Las causas de los dolores del Sagrado Corazón de Jesús



En una de sus apariciones, el Sagrado Corazón le confió a Santa Margarita cuál era el dolor que más lo oprimía, y era el desamor de los que deberían amarlo: “He aquí el Corazón que tanto ha amado a los hombres, y solo recibe de ellos indiferencias, desprecios y ultrajes”. Ahora bien, si consideramos esto en concreto, ¿a qué se refiere Jesús? Jesús no está hablando de seres imaginarios, sino de seres de carne y hueso, que son los que le provocan su dolor y puesto que somos nosotros, los bautizados, los que tenemos una relación de privilegio con Él a causa precisamente del bautismo, los que le causamos el dolor; somos nosotros los que, descuidando su Presencia Eucarística, le provocamos desprecios, lo tratamos con indiferencia y le cometemos los más horribles ultrajes, renovando así lo sufrido por Él en la Pasión. Toda vez que cometemos, no ya un pecado mortal, sino un pecado venial, e incluso una imperfección, provocamos un gran dolor al Sagrado Corazón; toda vez que cometemos faltas a la obediencia –nadie puede decir que no tiene a nadie que obedecer, desde el momento en que todos los hombres debemos obedecer los Mandamientos de Dios y los preceptos de la Iglesia-; toda vez que rechazamos la Santa Cruz[1], porque la Cruz es el único camino que nos conduce al cielo; toda vez que hacemos esto, provocamos un intenso y agudo dolor al Sagrado Corazón de Jesús, lo ultrajamos, lo despreciamos y le somos indiferentes.

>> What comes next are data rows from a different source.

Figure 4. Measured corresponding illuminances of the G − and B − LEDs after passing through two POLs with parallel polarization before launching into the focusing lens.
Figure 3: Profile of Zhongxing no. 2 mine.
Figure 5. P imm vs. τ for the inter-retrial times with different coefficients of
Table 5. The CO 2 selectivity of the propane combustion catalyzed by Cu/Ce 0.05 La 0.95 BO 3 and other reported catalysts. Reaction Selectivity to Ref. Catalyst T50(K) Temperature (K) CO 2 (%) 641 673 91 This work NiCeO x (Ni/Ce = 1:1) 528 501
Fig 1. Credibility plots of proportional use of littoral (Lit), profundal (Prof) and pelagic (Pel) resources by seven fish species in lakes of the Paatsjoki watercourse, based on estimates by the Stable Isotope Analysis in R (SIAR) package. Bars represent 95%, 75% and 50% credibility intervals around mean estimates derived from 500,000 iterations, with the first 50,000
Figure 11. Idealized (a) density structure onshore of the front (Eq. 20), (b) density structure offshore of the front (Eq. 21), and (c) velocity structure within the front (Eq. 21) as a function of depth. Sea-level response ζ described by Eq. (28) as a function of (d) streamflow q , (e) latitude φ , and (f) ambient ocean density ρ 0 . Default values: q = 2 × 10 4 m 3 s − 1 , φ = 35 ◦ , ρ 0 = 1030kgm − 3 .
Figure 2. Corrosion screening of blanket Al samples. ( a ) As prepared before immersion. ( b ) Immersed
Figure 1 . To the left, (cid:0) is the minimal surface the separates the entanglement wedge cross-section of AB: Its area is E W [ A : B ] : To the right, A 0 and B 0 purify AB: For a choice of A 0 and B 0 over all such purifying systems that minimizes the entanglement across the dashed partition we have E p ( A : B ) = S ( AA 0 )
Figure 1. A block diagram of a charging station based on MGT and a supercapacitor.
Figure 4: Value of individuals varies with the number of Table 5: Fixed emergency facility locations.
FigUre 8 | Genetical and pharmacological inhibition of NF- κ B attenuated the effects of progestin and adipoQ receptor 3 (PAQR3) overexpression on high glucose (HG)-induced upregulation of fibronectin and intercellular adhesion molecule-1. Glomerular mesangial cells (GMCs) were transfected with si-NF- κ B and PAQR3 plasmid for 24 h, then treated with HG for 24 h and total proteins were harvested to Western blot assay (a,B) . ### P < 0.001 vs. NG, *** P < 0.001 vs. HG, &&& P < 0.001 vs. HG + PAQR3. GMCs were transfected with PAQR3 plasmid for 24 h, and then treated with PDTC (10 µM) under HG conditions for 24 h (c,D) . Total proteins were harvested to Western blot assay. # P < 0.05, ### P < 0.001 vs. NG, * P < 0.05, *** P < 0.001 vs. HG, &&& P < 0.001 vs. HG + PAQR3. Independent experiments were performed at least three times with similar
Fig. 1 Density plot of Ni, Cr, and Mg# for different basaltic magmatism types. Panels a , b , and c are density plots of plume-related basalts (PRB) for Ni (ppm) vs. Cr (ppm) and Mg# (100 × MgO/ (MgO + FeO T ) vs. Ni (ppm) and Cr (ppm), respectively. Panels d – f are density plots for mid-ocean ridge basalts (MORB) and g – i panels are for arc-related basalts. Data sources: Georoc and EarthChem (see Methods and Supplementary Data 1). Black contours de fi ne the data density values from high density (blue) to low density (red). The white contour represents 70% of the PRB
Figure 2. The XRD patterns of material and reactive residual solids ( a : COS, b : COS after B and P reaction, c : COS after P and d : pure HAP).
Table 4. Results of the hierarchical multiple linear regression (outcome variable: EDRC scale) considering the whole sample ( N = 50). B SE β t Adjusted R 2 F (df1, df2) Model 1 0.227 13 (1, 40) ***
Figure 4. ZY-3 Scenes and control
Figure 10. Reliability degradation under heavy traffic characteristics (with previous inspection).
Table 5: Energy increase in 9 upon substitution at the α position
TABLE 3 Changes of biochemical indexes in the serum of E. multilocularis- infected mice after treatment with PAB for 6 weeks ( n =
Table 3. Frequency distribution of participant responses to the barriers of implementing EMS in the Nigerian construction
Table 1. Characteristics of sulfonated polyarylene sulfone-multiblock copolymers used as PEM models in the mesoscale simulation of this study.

         ¿De qué manera podemos dar consuelo y no dolores al Sagrado Corazón? Evitando todo pecado –recordar el pedido de Santo Domingo Savio en su Primera Comunión: “Morir antes que pecar”- y viviendo en gracia; teniendo en la mente y en el corazón los Mandamientos de la Ley de Dios y los preceptos de la Iglesia y pidiendo a la Virgen la gracia de abrazar la cruz de cada día, para cargarla e ir en pos de Jesús, por el Via Crucis, único camino al cielo. Sólo así daremos alivio y no dolores al Sagrado Corazón.